Good news - for me at least. I got back to this issue and tried doing this exact thing, except that I left the action as “masquerade” instead of “src-nat”. And it worked! It now does the port translation properly, NTP works, and I didn’t need to specify my external IP address (which is static, but still assigned via DHCP, so I didn’t want to hardcode that in the rule).
Ah, masquerade can do port translation… I did not know that, I thought it was available only with src-nat and dst-nat.
Checking in the GUI I see the option indeed is offered to do that.
Hmm
I just set up the ntp package on my router (downloaded and installed), so that my router was used as a common NTP source.
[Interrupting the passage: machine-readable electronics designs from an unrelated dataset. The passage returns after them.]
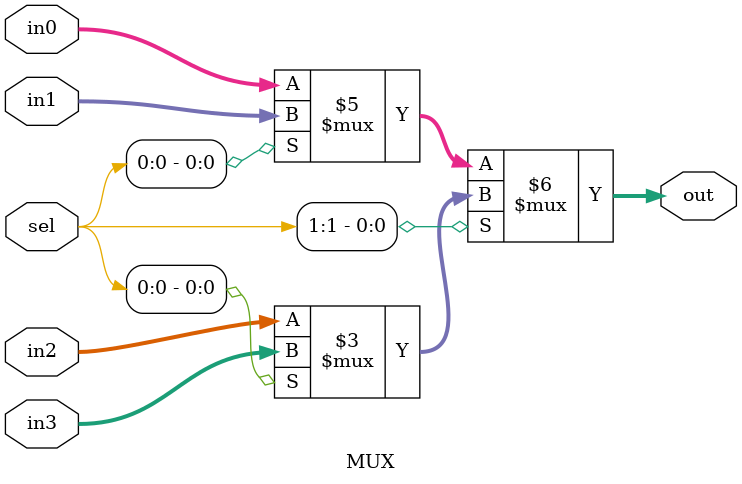
<source format=v>
`timescale 1ns / 1ps


module MUX(
	input [31:0]in0,
	input [31:0]in1,
	input [31:0]in2,
	input [31:0]in3,
	input [1:0]sel,
	output [31:0]out
    );
	
	/*
		2'b00 -> in0;
		2'b01 -> in1;
		2'b10 -> in2;
		2'b11 -> in3;
	*/
	assign out = (sel[1]==1'b1)?((sel[0]==1'b1)?in3:in2):((sel[0]==1'b1)?in1:in0);

endmodule

</source>
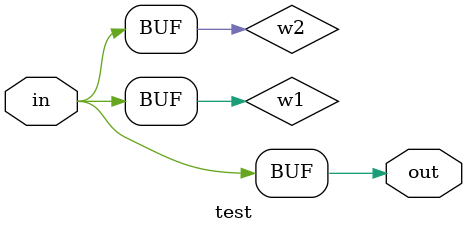
<source format=v>
module test(input in, output out);
//intermediate buffers should be removed
wire w1, w2;
assign w1 = in;
assign w2 = w1;
assign out = w2;
endmodule

</source>
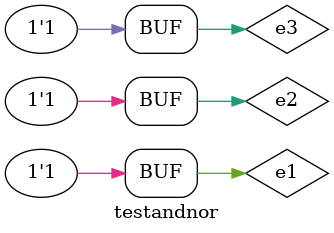
<source format=v>


module metodoandnor (s,e1,e2,e3);

output s;
input  e1,e2,e3;

assign s = ( ~(e1|e2|e3) );

endmodule



module testandnor;

reg e1,e2,e3;
wire s1,s2,s3,s;

metodoandnor ANDNOR1 ( s1,e1,e1,e1 );
metodoandnor ANDNOR2 ( s2,e2,e2,e2 );
metodoandnor ANDNOR3 ( s3,e3,e3,e3 );
metodoandnor ANDNOR4 ( s,s1,s2,s3  );


initial begin:start
      e1=0; e2=0; e3=0;
		
end

initial begin: main

   #1 $display (" Tabela verdade da porta NOR com 3 entradas utilizando portas NAND ");
   #1 $display ("  e1 & e2 & e3  =  s ");
	
	$monitor (" %b & %b & %b = %b",e1,e2,e3,s);
	   #1 e1=0;    e2=0;    e3=1;
      #1 e1=0;    e2=1;    e3=0;
      #1 e1=0;    e2=1;    e3=1;
		#1 e1=1;    e2=0;    e3=0;
		#1 e1=1;    e2=0;    e3=1;
		#1 e1=1;    e2=1;    e3=0;
		#1 e1=1;    e2=1;    e3=1;

	
end

endmodule


/* 
Registrando os dados
  Tabela verdade da porta NOR com 3 entradas utilizando portas NAND 
      e1 & e2 & e3  =  s 
     0 & 0 & 0 = 0
     0 & 0 & 1 = 0
     0 & 1 & 0 = 0
     0 & 1 & 1 = 0
     1 & 0 & 0 = 0
     1 & 0 & 1 = 0
     1 & 1 & 0 = 0
     1 & 1 & 1 = 1
    
     ----jGRASP: operation complete.
    */




</source>
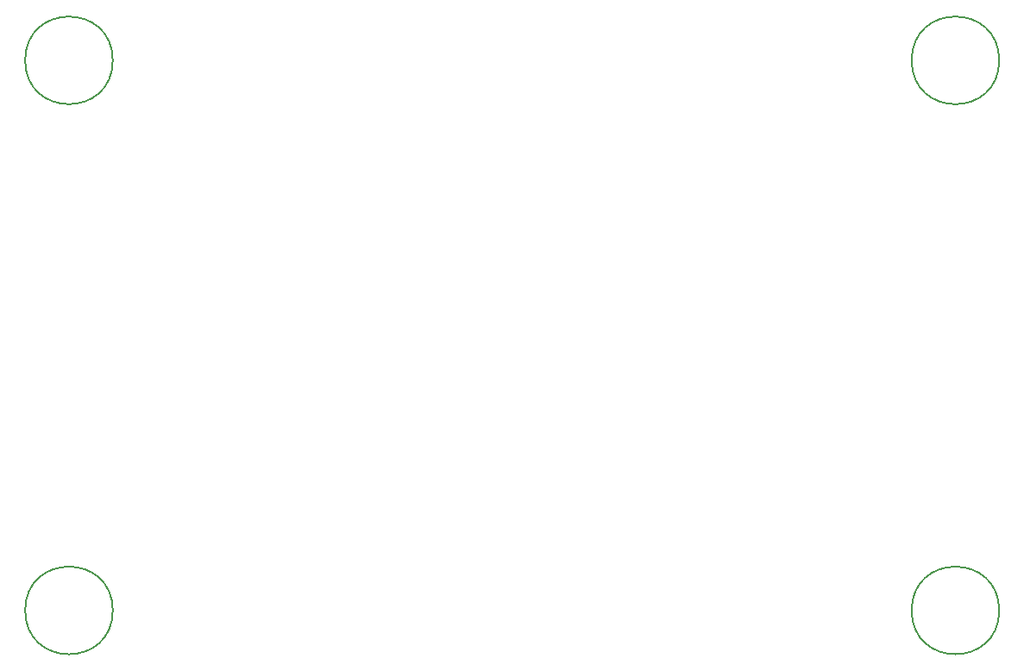
<source format=gbr>
G04 #@! TF.FileFunction,Other,Comment*
%FSLAX46Y46*%
G04 Gerber Fmt 4.6, Leading zero omitted, Abs format (unit mm)*
G04 Created by KiCad (PCBNEW 4.0.6) date Fri Sep  8 15:32:28 2017*
%MOMM*%
%LPD*%
G01*
G04 APERTURE LIST*
%ADD10C,0.100000*%
%ADD11C,0.150000*%
G04 APERTURE END LIST*
D10*
D11*
X136300000Y-40000000D02*
G75*
G03X136300000Y-40000000I-4300000J0D01*
G01*
X49300000Y-40000000D02*
G75*
G03X49300000Y-40000000I-4300000J0D01*
G01*
X49300000Y-94000000D02*
G75*
G03X49300000Y-94000000I-4300000J0D01*
G01*
X136300000Y-94000000D02*
G75*
G03X136300000Y-94000000I-4300000J0D01*
G01*
M02*

</source>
The router gets its NTP information from the net via the ntp client settings (no fw rules required)
The only thing I had to do was allow whatever devices behind the router needed access to the service on my router
add action=accept chain=input comment=“Allow NTP server” connection-state=new
dst-port=123 in-interface-list=LAN protocol=udp src-address-list=“firewalladdresslist”
How is your case different and in that regard..
Vilx can you summarize what you have done.
Requirement what the use case was different from straight NTP server.
I wouldn’t say my case/requirements are different, just that I tried this solution first because it seemed simpler/easier/lightweight compared to setting up a whole ntp server. I do see the benefits of that too however and maybe one day I’ll decide to do that, who knows. Right now though I’m happy.
What I did I described above - copied the one and only default NAT rule and added source port/protocol and destination port range. Then moved it before the default rule and added a descriptive comment above.